The story described a woman who could not stop drinking, who threatened suicide, who was arrested for intoxication multiple times, who was well-known to police, who was in and out of treatment programs and whose arraignment on her latest DUII was scheduled for the day she was found dead of a gunshot wound to the head in a public park.

And, with her number of DUII’s, she now faced serious jail time.

“Alysha had the ability to light up a room and make people feel like her smile was all she needed,” her cousin, Gabrielle Stevens, told The Bulletin.

It’s the same smile in the published photo.

Since that story and photo ran, several readers have asked why The Bulletin would describe the death as a suicide and identify the victim.

They are very good questions, for which, I think, there are good answers.

Tragically, there are many suicides in the communities we cover.

Each one is, in its own way, unique and hard to understand.
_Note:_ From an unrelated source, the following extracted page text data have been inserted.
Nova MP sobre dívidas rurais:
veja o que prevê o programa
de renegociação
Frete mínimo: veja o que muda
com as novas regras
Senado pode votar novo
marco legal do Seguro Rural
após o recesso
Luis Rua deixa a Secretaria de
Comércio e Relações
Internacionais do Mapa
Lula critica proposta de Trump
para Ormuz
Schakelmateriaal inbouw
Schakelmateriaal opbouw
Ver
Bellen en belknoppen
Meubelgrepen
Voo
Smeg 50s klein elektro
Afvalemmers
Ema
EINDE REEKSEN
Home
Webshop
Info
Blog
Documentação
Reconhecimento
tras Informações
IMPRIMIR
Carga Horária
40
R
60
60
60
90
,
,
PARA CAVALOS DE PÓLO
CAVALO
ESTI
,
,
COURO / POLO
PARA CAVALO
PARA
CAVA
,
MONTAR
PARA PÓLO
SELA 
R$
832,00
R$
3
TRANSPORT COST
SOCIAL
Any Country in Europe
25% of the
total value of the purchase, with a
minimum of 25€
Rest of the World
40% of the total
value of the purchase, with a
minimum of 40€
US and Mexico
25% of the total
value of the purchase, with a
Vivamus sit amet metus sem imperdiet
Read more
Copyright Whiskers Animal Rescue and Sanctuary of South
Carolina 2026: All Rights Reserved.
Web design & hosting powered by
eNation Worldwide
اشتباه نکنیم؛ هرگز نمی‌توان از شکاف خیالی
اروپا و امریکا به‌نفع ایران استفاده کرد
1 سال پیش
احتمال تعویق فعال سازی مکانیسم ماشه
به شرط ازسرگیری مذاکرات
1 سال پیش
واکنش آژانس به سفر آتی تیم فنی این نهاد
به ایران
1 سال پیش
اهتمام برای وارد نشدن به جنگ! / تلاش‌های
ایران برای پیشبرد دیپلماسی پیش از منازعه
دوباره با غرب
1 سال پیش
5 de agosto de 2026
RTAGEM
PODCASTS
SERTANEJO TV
And yet each, regardless of the reasons, is a tragedy.

To our way of thinking, each should remain as private as the personal torment that drives someone to such a desperate solution.

Alysha, however, chose a public forum.

She killed herself in a public park where people sit by the river, walk and have picnics.

And then, in full view of anyone passing by, the police arrived to investigate.

That, a suicide in public, met one of our guidelines.

It is impossible and irresponsible not to tell the public that this was not a murder.

A private suicide of a private person, which she was, would not be reported.

On the other hand, the suicide of a public figure has a better chance of being reported, whether in private or not, the reasoning being that this person’s loss impacts the community at large.

In Alysha’s case, her naming came at the instigation of her family, which believed that telling her story was an important tale for all to read.

To their great credit, they wanted to put a face on someone who challenged the community’s capacity to help, or not.

And from the community’s perspective, the story provided a venue for friends, acquaintances, police and other organizations to describe what they can do and what, just as importantly, they can’t do.

At the stage that Alysha was in, the social wreckage was likely very great, Dennis Crowell, a program director at BestCare Treatment Services in Redmond, told our reporter.

And Bend Police Capt. Cory Darling pointed out that they cannot just yank someone out of their home unless the person is an immediate danger to himself or herself or someone else.

It is heart rending for anyone touched by the situation.

But as Alysha’s mom, Naomi Cummings, said, “I think depression and addiction affects so many people’s lives. The only way to keep it from happening is to be open and not hide it.”